Can you convert the text read from every entry below into a JSON list of strings, one string per line and no blank lines? Leave the pictures out of the answer.

*** Opening PROVIDED RECORDS ***

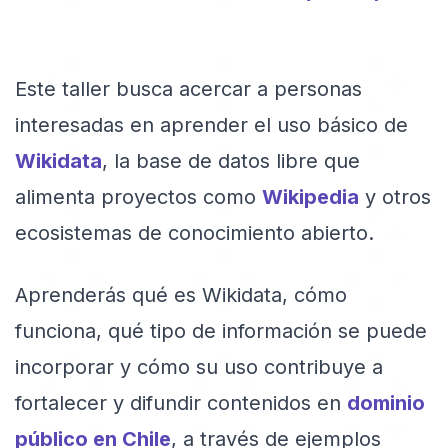
Este taller busca acercar a personas
interesadas en aprender el uso básico de
Wikidata
, la base de datos libre que
alimenta proyectos como
Wikipedia
y otros
ecosistemas de conocimiento abierto.
Aprenderás qué es Wikidata, cómo
funciona, qué tipo de información se puede
incorporar y cómo su uso contribuye a
fortalecer y difundir contenidos en
dominio
público en Chile
, a través de ejemplos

*** Closing PROVIDED RECORDS ***

### SOLUTION FOR THIS TASK
[
  "Este taller busca acercar a personas",
  "interesadas en aprender el uso básico de",
  "Wikidata",
  ", la base de datos libre que",
  "alimenta proyectos como",
  "Wikipedia",
  "y otros",
  "ecosistemas de conocimiento abierto.",
  "Aprenderás qué es Wikidata, cómo",
  "funciona, qué tipo de información se puede",
  "incorporar y cómo su uso contribuye a",
  "fortalecer y difundir contenidos en",
  "dominio",
  "público en Chile",
  ", a través de ejemplos"
]